Stored data entries
+ + +

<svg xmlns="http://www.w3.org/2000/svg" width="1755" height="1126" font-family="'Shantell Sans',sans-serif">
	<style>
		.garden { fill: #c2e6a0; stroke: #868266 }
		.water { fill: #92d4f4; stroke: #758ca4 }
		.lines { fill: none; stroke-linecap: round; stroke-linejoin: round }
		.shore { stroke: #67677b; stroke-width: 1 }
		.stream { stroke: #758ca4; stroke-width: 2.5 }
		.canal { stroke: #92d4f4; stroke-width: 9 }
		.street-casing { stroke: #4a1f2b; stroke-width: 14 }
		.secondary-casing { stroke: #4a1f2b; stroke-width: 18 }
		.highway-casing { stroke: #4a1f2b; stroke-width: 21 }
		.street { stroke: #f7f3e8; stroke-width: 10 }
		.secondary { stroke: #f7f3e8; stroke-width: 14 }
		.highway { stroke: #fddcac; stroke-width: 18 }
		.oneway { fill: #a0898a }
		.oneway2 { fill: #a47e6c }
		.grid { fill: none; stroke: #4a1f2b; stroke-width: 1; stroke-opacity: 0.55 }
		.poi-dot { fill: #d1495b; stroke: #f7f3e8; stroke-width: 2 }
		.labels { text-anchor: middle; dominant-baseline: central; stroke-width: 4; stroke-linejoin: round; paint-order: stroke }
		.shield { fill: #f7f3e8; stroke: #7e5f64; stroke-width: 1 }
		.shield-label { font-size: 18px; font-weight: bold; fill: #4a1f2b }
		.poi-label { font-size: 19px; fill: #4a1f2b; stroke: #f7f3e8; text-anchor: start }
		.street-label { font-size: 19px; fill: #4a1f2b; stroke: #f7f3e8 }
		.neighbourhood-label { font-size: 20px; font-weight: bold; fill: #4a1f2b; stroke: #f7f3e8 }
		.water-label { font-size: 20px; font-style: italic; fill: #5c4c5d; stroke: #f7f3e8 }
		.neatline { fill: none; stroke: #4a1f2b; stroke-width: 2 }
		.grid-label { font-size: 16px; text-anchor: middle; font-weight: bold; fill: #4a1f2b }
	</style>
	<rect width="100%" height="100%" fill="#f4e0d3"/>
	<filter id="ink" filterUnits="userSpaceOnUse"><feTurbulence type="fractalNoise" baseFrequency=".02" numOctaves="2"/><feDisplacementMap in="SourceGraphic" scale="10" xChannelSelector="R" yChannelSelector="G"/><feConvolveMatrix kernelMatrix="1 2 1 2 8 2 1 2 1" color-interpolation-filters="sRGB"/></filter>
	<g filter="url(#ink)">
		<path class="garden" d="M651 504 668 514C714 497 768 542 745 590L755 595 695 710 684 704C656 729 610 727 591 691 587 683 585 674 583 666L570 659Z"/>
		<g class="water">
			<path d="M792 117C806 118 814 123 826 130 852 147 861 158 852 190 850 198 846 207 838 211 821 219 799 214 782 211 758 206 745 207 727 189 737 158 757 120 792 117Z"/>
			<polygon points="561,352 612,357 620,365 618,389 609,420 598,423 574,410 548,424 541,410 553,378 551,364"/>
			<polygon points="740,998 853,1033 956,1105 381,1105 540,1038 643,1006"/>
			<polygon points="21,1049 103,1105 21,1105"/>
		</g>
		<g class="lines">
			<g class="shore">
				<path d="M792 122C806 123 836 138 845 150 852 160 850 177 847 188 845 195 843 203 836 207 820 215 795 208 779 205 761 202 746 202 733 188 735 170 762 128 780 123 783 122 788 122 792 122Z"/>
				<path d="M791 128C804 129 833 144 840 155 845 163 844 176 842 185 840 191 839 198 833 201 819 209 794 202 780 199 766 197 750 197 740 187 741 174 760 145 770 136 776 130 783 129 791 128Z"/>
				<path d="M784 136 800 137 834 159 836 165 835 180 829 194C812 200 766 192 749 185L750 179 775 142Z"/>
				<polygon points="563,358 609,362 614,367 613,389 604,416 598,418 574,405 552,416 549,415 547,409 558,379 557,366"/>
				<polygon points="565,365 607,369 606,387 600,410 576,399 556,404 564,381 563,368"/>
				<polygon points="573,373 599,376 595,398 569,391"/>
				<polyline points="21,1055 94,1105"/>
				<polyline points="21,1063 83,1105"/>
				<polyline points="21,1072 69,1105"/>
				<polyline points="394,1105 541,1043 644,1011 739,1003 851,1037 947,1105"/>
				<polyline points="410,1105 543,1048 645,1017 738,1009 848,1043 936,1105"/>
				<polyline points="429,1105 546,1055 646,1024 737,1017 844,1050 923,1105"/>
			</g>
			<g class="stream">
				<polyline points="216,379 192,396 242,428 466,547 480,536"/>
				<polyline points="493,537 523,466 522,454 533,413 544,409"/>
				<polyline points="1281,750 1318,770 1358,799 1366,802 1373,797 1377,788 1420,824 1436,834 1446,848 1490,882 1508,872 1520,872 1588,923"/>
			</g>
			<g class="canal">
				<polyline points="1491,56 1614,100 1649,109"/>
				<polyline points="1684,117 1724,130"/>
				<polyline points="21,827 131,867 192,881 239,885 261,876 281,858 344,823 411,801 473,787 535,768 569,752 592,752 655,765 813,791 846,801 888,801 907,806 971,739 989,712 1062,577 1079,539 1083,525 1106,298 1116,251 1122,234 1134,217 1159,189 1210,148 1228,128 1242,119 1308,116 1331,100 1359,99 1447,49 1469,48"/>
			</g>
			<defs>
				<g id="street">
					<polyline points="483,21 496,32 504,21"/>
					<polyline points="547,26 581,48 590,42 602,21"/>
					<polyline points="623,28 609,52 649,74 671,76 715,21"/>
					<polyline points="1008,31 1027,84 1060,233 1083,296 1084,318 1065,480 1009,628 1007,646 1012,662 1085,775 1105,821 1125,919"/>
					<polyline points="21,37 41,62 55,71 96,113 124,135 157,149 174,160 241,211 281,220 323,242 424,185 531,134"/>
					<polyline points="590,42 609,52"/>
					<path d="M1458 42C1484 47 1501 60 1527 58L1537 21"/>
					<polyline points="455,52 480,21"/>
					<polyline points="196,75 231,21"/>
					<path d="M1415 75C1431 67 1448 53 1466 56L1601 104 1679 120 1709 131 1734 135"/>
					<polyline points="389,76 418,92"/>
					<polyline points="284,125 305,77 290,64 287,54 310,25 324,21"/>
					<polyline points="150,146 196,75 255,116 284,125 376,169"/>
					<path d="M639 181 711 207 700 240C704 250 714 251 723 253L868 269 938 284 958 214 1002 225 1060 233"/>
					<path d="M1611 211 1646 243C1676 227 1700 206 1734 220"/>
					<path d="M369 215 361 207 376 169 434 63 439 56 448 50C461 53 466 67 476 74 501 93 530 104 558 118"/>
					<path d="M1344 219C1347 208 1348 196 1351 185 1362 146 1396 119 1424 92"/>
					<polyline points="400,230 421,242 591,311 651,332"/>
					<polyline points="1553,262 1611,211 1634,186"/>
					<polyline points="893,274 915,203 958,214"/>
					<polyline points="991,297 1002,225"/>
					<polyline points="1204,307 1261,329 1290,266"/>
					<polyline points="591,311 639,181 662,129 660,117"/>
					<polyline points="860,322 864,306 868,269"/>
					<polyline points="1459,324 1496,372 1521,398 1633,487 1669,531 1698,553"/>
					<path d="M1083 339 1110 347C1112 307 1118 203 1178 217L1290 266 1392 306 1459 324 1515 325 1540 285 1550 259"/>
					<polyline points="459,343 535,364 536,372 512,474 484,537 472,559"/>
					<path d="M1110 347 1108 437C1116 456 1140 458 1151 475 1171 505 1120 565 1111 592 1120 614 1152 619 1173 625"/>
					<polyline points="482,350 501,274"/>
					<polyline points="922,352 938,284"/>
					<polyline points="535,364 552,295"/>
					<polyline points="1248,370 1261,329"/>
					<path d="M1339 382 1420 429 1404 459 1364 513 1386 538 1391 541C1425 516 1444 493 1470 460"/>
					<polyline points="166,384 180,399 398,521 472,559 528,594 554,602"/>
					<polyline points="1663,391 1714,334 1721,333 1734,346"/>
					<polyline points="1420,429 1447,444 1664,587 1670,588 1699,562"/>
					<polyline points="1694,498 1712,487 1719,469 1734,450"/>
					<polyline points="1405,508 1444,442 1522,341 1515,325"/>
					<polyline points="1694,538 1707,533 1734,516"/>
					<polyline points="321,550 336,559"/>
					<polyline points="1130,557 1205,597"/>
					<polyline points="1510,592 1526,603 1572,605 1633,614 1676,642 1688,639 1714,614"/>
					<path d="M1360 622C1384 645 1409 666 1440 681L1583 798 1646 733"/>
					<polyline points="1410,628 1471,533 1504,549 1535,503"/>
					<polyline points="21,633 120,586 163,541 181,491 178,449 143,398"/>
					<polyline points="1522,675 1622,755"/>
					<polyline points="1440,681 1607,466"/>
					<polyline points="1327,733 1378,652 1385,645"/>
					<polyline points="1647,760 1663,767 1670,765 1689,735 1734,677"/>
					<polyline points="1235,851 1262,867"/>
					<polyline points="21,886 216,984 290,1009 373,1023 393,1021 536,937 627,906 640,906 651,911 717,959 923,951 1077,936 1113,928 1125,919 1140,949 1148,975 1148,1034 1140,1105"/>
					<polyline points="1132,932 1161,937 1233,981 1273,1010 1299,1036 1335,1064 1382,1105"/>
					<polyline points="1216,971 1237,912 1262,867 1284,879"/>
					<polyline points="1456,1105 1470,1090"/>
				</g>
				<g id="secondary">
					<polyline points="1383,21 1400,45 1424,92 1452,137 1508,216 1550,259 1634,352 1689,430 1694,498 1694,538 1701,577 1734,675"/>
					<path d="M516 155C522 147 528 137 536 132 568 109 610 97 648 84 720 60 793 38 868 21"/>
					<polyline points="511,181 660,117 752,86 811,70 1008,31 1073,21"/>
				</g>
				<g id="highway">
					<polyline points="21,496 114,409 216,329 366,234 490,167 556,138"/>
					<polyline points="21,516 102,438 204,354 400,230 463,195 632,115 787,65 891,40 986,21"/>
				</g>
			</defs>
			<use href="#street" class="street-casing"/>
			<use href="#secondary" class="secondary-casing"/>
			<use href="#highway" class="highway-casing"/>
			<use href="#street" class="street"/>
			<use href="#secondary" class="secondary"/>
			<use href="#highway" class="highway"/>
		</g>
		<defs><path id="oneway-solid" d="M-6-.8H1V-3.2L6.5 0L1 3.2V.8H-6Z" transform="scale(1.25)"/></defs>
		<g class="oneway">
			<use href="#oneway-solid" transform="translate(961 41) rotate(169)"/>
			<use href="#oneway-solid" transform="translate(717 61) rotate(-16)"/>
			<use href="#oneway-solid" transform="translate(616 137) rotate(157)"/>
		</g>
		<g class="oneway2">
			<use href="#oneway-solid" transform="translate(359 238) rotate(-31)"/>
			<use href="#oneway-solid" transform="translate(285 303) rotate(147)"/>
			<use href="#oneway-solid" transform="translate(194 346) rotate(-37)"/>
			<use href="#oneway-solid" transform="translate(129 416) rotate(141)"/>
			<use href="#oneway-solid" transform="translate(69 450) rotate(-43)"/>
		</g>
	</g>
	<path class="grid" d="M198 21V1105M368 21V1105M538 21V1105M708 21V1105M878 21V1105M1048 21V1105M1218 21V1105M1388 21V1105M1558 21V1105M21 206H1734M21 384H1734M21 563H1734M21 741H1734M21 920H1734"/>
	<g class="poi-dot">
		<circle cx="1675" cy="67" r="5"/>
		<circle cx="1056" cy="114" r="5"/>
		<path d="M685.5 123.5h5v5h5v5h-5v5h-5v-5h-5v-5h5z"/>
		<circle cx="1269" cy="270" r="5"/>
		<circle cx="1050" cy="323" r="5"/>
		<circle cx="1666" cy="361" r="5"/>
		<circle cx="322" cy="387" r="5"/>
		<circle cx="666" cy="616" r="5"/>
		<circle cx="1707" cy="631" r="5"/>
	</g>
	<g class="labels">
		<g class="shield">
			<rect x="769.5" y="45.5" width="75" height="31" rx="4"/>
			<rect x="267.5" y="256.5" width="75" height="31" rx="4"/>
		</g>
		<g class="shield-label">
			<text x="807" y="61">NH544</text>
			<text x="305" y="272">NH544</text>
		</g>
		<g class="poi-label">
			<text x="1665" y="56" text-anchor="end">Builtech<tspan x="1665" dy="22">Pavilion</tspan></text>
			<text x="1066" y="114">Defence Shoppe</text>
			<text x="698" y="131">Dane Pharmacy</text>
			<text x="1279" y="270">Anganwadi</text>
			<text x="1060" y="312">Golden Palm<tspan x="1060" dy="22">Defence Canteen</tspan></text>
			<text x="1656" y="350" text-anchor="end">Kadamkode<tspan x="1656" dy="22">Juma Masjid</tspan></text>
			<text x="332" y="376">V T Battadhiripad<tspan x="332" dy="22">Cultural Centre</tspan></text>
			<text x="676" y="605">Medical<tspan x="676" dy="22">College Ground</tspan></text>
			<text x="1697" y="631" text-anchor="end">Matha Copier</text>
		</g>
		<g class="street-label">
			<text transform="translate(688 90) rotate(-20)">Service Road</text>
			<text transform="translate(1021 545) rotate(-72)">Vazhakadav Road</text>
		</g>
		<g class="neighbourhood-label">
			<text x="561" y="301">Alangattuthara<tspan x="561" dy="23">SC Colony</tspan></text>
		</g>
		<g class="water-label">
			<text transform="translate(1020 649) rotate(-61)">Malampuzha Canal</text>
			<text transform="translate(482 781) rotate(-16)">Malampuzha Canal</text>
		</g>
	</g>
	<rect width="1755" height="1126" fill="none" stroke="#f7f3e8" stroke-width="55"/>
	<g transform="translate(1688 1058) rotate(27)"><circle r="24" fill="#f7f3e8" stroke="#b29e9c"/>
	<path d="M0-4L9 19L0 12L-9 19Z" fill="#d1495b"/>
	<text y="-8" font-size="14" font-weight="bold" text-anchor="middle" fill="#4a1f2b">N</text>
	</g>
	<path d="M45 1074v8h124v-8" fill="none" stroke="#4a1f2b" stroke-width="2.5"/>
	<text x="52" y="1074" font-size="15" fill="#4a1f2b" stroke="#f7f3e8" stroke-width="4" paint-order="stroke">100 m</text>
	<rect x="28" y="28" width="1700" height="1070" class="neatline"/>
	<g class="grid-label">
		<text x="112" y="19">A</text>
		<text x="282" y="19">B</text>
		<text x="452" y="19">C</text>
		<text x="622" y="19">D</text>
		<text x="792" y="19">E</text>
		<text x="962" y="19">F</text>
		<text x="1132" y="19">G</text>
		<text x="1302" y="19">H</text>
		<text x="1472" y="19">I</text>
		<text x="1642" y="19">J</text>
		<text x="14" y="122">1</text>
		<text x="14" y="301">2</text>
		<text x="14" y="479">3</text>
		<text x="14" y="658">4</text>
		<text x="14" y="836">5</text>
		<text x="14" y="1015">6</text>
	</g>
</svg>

+ + +

◆ **Work request**
Could you restate, word for word, the lines above from the one with "#67677b; stroke-width: 1" to the one with "#fddcac; stroke-width: 18", both included?

◆ **Result of the exercise**
		.shore { stroke: #67677b; stroke-width: 1 }
		.stream { stroke: #758ca4; stroke-width: 2.5 }
		.canal { stroke: #92d4f4; stroke-width: 9 }
		.street-casing { stroke: #4a1f2b; stroke-width: 14 }
		.secondary-casing { stroke: #4a1f2b; stroke-width: 18 }
		.highway-casing { stroke: #4a1f2b; stroke-width: 21 }
		.street { stroke: #f7f3e8; stroke-width: 10 }
		.secondary { stroke: #f7f3e8; stroke-width: 14 }
		.highway { stroke: #fddcac; stroke-width: 18 }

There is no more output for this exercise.